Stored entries
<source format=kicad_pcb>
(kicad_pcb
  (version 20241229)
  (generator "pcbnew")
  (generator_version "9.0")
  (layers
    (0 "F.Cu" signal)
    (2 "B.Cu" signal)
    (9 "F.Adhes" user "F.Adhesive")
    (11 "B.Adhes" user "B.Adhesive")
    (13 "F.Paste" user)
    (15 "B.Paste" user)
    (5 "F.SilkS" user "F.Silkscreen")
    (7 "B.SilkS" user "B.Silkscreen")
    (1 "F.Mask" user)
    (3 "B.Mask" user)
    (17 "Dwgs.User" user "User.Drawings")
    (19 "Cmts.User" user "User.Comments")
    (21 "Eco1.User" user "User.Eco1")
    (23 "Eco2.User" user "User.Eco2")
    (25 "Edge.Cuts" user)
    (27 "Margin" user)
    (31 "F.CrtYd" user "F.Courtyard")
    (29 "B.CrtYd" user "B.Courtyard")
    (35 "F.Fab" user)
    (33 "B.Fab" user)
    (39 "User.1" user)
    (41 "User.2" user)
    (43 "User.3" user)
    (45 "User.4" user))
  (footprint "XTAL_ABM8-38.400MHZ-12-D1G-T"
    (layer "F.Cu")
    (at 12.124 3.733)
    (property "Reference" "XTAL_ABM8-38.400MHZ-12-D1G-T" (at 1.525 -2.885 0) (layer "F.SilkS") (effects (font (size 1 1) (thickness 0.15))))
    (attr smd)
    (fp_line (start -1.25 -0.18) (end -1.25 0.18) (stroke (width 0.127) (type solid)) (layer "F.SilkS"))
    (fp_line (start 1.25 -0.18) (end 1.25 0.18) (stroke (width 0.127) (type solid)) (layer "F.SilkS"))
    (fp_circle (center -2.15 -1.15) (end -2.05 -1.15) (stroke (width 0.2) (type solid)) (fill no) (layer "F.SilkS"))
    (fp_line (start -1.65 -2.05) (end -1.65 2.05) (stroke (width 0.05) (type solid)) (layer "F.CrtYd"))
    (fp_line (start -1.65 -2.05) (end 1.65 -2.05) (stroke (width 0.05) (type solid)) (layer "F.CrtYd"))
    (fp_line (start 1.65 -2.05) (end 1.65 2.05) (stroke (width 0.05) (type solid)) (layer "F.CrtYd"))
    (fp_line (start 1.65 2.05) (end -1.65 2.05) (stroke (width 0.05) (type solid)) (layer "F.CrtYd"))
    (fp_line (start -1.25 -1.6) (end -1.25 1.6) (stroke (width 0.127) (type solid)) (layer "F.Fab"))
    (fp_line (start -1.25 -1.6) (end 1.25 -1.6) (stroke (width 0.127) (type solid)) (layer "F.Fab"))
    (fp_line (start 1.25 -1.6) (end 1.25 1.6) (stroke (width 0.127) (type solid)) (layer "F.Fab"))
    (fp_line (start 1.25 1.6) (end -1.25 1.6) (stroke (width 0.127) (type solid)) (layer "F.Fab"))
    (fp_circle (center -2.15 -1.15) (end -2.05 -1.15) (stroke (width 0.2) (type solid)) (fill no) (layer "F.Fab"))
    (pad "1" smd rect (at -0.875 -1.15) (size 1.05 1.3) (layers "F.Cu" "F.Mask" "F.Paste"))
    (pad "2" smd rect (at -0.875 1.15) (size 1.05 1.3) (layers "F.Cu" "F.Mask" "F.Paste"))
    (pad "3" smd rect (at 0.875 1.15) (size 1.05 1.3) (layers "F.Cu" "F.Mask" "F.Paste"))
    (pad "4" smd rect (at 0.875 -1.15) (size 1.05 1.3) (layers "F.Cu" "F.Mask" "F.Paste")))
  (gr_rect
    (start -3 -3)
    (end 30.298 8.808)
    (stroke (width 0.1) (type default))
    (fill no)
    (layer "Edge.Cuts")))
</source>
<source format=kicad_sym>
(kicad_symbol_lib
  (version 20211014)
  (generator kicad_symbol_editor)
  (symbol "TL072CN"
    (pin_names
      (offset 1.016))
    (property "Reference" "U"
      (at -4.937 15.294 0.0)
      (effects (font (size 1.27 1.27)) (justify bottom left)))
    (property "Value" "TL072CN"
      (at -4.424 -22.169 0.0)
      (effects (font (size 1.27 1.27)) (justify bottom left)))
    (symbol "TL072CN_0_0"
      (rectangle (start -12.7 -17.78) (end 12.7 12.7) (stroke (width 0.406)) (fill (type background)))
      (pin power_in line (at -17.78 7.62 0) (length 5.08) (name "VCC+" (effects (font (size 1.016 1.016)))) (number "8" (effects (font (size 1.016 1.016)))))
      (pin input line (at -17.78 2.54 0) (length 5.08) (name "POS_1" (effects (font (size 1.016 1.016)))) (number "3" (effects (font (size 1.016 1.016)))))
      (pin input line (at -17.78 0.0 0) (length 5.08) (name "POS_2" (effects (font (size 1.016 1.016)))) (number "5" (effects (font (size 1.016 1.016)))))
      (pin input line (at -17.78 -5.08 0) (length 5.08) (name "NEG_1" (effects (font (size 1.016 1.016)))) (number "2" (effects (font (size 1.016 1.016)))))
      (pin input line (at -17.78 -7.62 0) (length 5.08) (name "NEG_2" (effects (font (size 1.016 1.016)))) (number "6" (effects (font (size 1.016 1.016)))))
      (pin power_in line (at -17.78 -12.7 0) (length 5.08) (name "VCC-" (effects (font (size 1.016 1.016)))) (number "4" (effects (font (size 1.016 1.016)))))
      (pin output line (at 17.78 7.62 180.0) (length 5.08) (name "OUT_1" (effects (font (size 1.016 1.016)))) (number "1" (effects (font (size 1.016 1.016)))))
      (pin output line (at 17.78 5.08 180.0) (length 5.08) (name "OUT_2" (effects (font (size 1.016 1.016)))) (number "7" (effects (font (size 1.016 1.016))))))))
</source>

- WORK INSTRUCTIONS -
Lines containing the word "Silkscreen" must be found in the data above and copied.

- FINISHED EXERCISE -
    (5 "F.SilkS" user "F.Silkscreen")
    (7 "B.SilkS" user "B.Silkscreen")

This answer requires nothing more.